My dad used to call me “My Son John.” I was his fifth and final daughter. He had no sons. In the Mennonite farming culture my parents came from — plus that gap of six years after daughter number four — I could not possibly have been good news. And yet, even with the nickname, I never felt unwanted or unloved.
According to Kevin Lehman’s The Birth Order Book, my spot in the family is a confusing place to be. Officially, I am the lastborn, but Lehman says that with the six-year gap, my spot is nearly equal parts lastborn and only child. If my parents had had another child shortly after me, I would have been a mix of middle and firstborn instead, equally confusing!
As an author, I’ve learned a lot from Lehman’s book about how personalities develop depending on where you fall in your family tree.
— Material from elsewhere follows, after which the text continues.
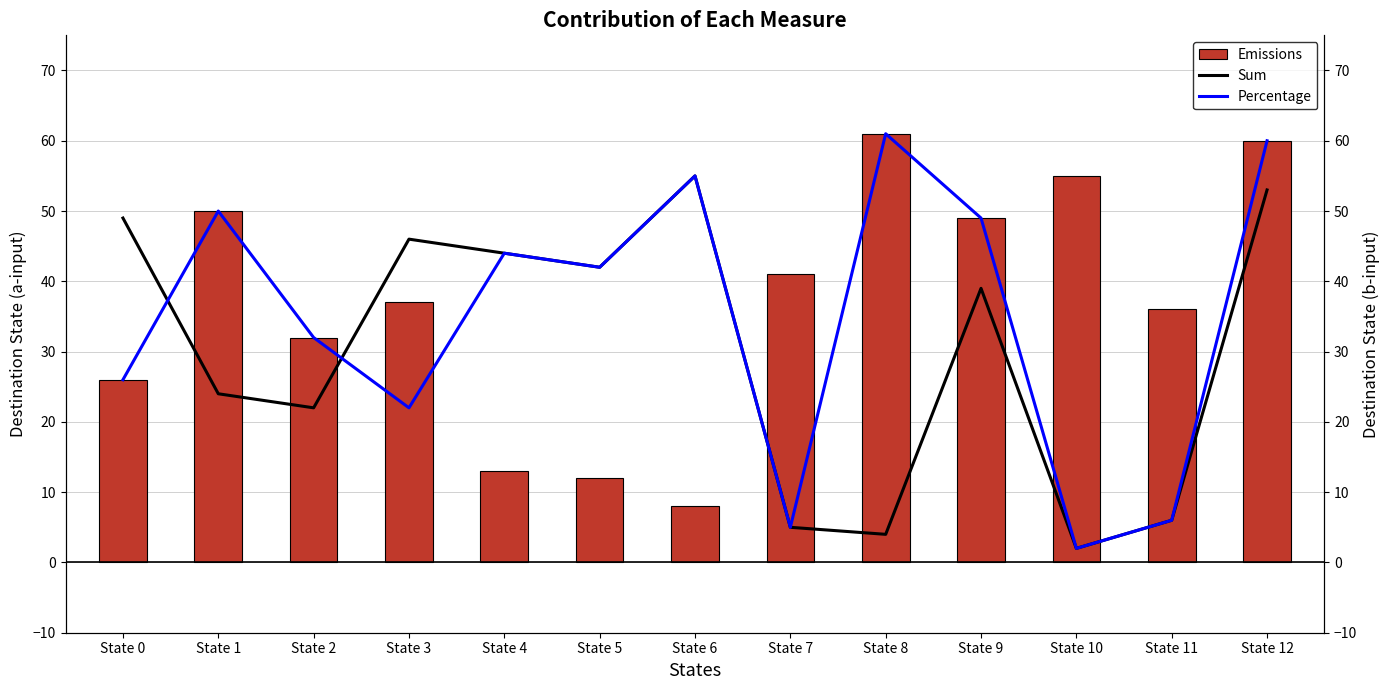

Rank the series by their average value, from highest to lowest.

Emissions, Percentage, Sum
This is one step I use in creating a character. I also think about whether her parents are together, divorced, or widowed. Whether the home was a solid Christian home, an abusive place, or simply torn apart.
At some point, I get to decide whether or not the character’s father plays a significant role in the written story. In the interest of keeping the plot focused on the hero and heroine’s romance, I tend to leave the parents off-screen in most cases. Sometimes they are estranged or dead. A few of my characters have never known their dads at all. In many cases, the parents live elsewhere and may or may not phone or visit during the story line.
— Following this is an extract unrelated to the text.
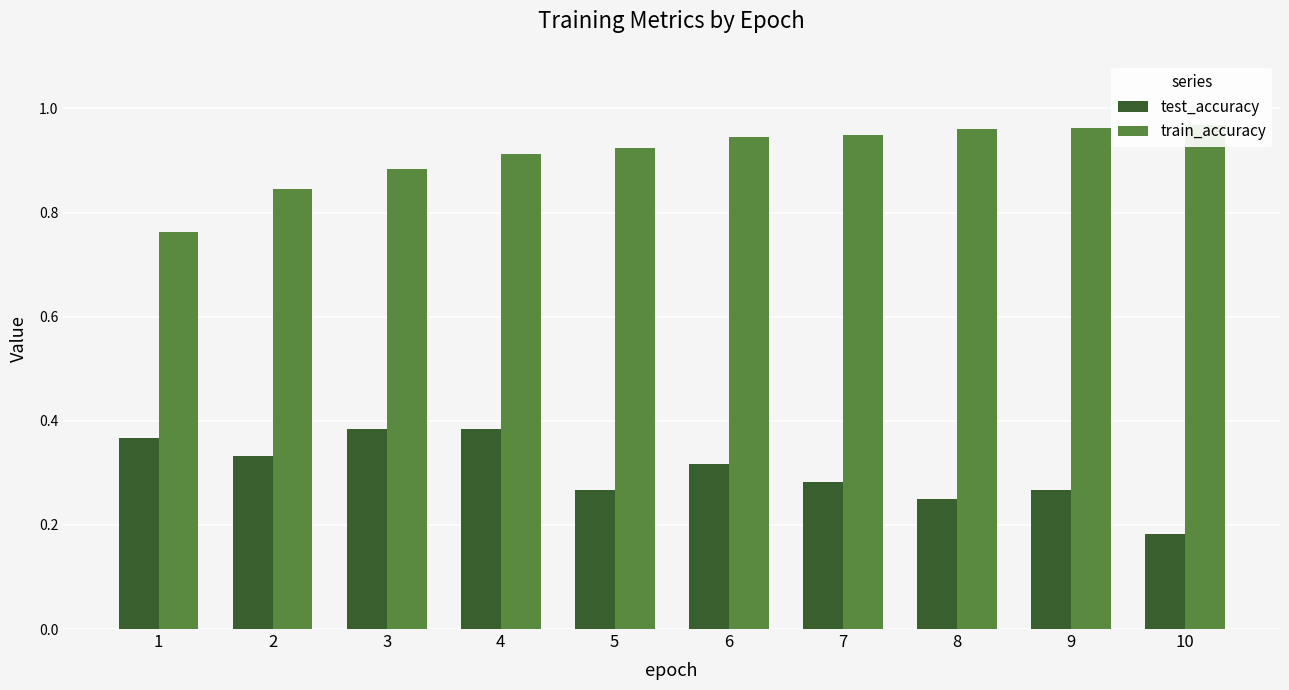

At 8, list the series in order from largest to smallest.

train_accuracy, test_accuracy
Any character that gets onscreen time in one of my stories has to earn the right to be there. Just being a parent or sibling of the hero or heroine is not enough. The goal of every scene, every chapter, is to keep the story moving forward. Tension and conflict must be present, so there isn’t room for more than a tiny bit of back-patting. Parents may dispense unwanted advice at times or dislike their child’s romantic choice but, in general, those roles are more likely played by other characters already involved in the story.
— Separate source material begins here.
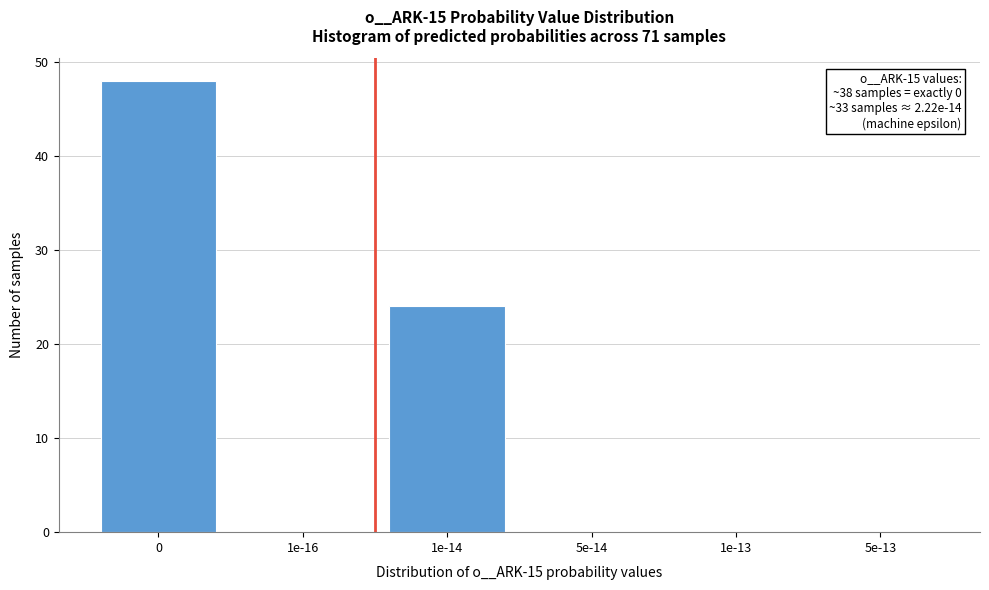

Reading left to right, list all the values displayed in this chart.

0=48	1e-16=0	1e-14=24	5e-14=0	1e-13=0	5e-13=0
I’ve had people wonder about my relationship with my own parents based on the stories I write. I was raised firmly rooted in my parents’ love for me, for each other, and for God, but I know that my experience is not that of the majority. I reflect other scenarios in my stories to vary them and to engage a wider range of readers.
In Secrets of Sunbeams, releasing on Tuesday in Whispers of Love, I did the unthinkable to Eden Andrusek. It’s been five years since her parents and her two sisters died in a car crash, leaving her all alone. Although at first it seemed (to me) that the accident was simply a way to remove extraneous characters from the story, it turned out to be much more as Eden feels deep guilt for having chosen not to accompany her family on that fateful trip. I’ve paired Eden with Jacob Riehl, a man with great parents and two older sisters, Sierra and Chelsea, whom my readers know from books in a previous series. Does Eden wish to have what Jacob has in a family? Absolutely. But, of course, it’s more complicated than that.
Order Secrets of Sunbeams in Whispers of Love here on Kindle, Kobo, Nook, or iBooks.
Last Sunday was my nineteenth Father’s Day since my dad graduated to heaven. I don’t think I’ll ever NOT miss him. I hope he’d be proud of who I am today, of my kids as adults, and of my granddaughters.
My husband and I just returned from my sisters’n’spouses vacation in Florida, reminding me yet again of my parents’ legacy and the impact of family dynamics. Maybe someday I’ll write a series featuring five sisters. Any guesses which sister will be the easiest to write? ;)
As a reader of romance, do you notice the hero’s or heroine’s relationship with their parents? Can you think of a story you loved where that connection played a significant role in the novel, whether positive or negative?